Extracted entries START

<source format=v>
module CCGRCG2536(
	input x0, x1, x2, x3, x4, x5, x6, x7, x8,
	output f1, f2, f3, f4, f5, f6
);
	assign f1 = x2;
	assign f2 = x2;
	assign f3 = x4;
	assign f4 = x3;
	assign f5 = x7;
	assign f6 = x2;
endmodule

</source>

Extracted entries END
Extracted entries START

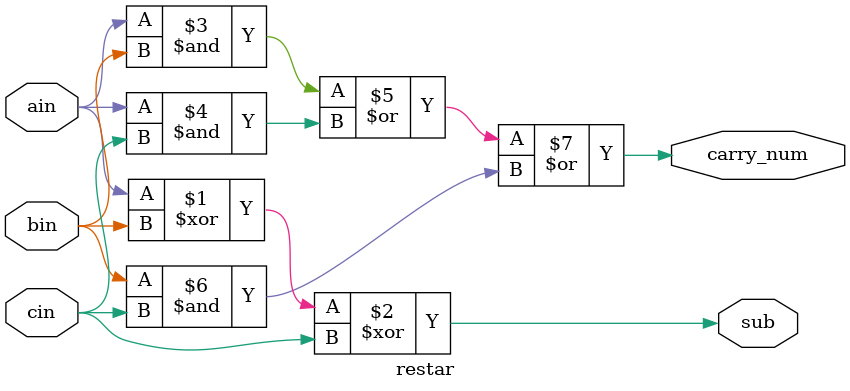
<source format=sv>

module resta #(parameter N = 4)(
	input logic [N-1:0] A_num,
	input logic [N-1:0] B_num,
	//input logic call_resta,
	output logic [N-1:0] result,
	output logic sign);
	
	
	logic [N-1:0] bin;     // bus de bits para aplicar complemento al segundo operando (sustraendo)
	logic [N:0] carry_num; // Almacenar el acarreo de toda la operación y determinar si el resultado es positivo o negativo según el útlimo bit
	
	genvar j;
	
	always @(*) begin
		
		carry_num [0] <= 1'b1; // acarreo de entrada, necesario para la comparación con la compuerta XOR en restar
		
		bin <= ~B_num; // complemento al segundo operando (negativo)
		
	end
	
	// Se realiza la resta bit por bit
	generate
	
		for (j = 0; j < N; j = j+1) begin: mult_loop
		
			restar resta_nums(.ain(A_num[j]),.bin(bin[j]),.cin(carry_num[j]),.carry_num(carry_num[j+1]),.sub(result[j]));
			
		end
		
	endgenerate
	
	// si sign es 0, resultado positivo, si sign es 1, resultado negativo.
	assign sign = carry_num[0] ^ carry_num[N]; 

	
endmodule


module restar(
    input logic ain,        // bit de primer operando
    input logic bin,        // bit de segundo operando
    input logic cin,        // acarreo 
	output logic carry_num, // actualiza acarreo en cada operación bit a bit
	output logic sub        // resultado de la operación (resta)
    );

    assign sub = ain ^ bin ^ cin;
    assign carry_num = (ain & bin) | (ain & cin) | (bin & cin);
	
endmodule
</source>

Extracted entries END

● Task description
Which lines above contain the word "restar"? Copy all of them.

● Exercise solution
		carry_num [0] <= 1'b1; // acarreo de entrada, necesario para la comparación con la compuerta XOR en restar
			restar resta_nums(.ain(A_num[j]),.bin(bin[j]),.cin(carry_num[j]),.carry_num(carry_num[j+1]),.sub(result[j]));
module restar(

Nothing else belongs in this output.